The strategy at Tata Steel is driven by continuous efforts to stay alert and respond to initiatives that drive change. In order to reduce exposure of manpower without compromising on production and productivity level, Tata Steel adopted the Load Haul Dumper mechanism(LHD). LHD is a specialised loading machine manufactured for the underground mining industry. LHD scoops the blasted coal in its bucket, hauls it to chute, and dumps it in the chute which is then conveyed via chain conveyors on to the belt conveyor for upward transportation to wash plants.
The first LHD was set-up on 10h November 2011, at Jharia, in a timeframe of six- and-a- half months. LHD operations posed various difficulties in different collieries in the initial few months. However, they were solved by in-house techniques and with the help of the original equipment manufacturer (OEM).

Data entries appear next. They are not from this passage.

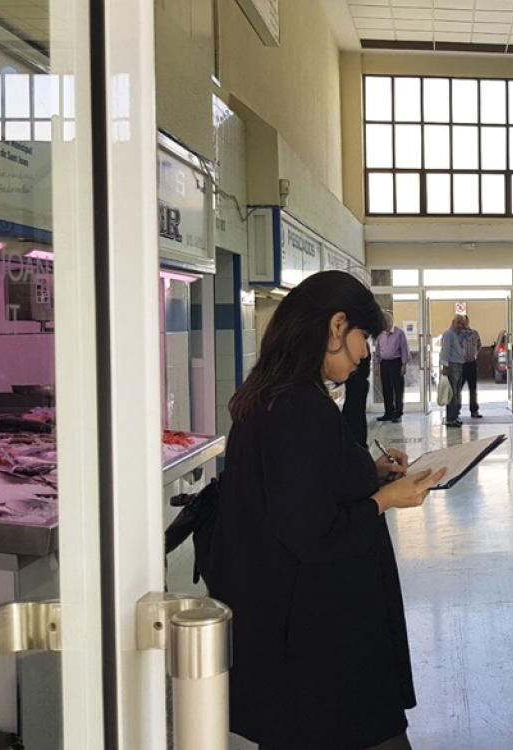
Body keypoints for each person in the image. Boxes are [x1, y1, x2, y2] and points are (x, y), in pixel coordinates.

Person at [207, 271, 447, 750]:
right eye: (364, 339)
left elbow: (303, 487)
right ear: (337, 326)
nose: (365, 355)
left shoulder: (276, 396)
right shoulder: (299, 408)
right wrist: (385, 500)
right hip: (320, 646)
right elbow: (311, 533)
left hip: (291, 635)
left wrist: (369, 473)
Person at [376, 312, 409, 423]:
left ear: (390, 322)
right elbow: (377, 350)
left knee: (398, 389)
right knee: (386, 389)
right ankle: (388, 413)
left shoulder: (399, 333)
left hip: (396, 363)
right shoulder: (380, 334)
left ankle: (398, 413)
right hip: (384, 363)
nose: (384, 325)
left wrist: (404, 365)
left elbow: (404, 349)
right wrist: (377, 365)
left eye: (386, 322)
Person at [439, 315, 467, 427]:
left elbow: (469, 335)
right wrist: (445, 367)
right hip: (452, 365)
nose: (460, 325)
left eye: (463, 323)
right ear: (453, 322)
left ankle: (454, 416)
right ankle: (450, 419)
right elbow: (445, 351)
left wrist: (465, 328)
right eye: (458, 323)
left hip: (459, 365)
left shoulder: (459, 335)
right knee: (452, 393)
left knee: (457, 393)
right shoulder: (448, 334)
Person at [343, 353, 372, 448]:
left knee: (356, 415)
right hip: (355, 383)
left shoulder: (360, 348)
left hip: (358, 383)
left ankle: (359, 443)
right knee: (354, 414)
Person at [459, 315, 483, 419]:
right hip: (460, 364)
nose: (463, 324)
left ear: (468, 321)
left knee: (473, 389)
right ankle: (456, 411)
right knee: (457, 389)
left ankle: (474, 411)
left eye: (464, 322)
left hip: (472, 363)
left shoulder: (474, 333)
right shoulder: (457, 334)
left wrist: (475, 354)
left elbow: (479, 345)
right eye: (461, 322)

An Annual Rate Contract was placed with OEM initially to meet the demand for LHD's spare parts.
Most of these problems were due to augmentation of new ventilation arrangements, evacuation circuit, stowing sufficiency, spare part availability and in general, deficiency in operators' skill, since this was a completely new system for the division. The teams at Jharia have been successful in stabilising the machines at Digwadih, Jamadoba and Pits 6 and 7 and have understood the benefits of using LHD.
The introduction of LHD at Jharia has greatly benefited the miners engaged in day-to-day mining activities. They are benefitted not only in terms of guaranteed protection from health hazards but also resulted in reduction of handling coal by the workers. Many engineering control measures have been adopted to reduce the noise levels of different heavy machinery.

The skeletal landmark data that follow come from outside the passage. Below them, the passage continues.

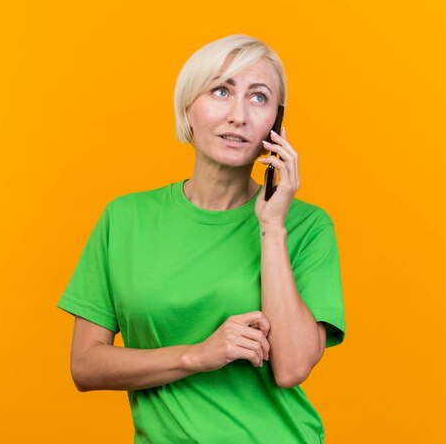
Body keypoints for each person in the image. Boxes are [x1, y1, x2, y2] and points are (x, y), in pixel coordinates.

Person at [56, 34, 346, 444]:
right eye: (221, 90)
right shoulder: (125, 219)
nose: (239, 115)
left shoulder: (307, 226)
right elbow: (85, 366)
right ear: (188, 107)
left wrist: (271, 227)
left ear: (276, 125)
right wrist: (199, 355)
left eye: (259, 98)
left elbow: (292, 367)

Sheel Bhadra Karjee, a miner at Tata Steel's Digwadih colliery, talks of the impact of technology, like LHD, in mining activities; he mentions that mining in the lower seams would cause severe breathing problems for him and he developed a skin infection due to direct contact with unprocessed inferior quality coal. However, with the arrival of technology like LHD, today, a trained worker operates the machine and they are able to extract more coal as the machine is able to load coal quickly and safely.
Sheel recalls a study conducted at Digwadih mine in Jharia, to evaluate the impact of the Load Haul Dumper mechanism on mine productivity and employee exposure highlighted the following results:
Two side discharge loader machines along with its accessory equipment's were reduced without compromising on the health and safety of the miners; LHD was able to maintain high levels of productivity.
As a miner with basic formal education, Sheel, who has spent the better part of his life in the mines of Jharia, was able to list many advantages of LHD:
- 80 per cent reduction in chain conveyor extension jobs per month.
- Reducing the risk of exposure for employees in underground mines.
- Prevents the probability of having accidents and tragic consequences when extracting coal.
- Improvement in morale of workers by providing a safer working environment.
Although LHD has reduced the exposure of employees in underground mines, the team at Jharia looks to introduce blast-less mining technology where exposure of employees in underground mines is expected to further go down.
Tata Steel's practice of returning to society evokes trust among consumers, employees, shareholders and the community. The values-driven organisation focuses on employee and society's welfare and not just profit maximisation. The core values of integrity, responsibility and excellence at Tata Steel are highlighted by its efforts to improve the working conditions of the workforce in its mines at Jharia.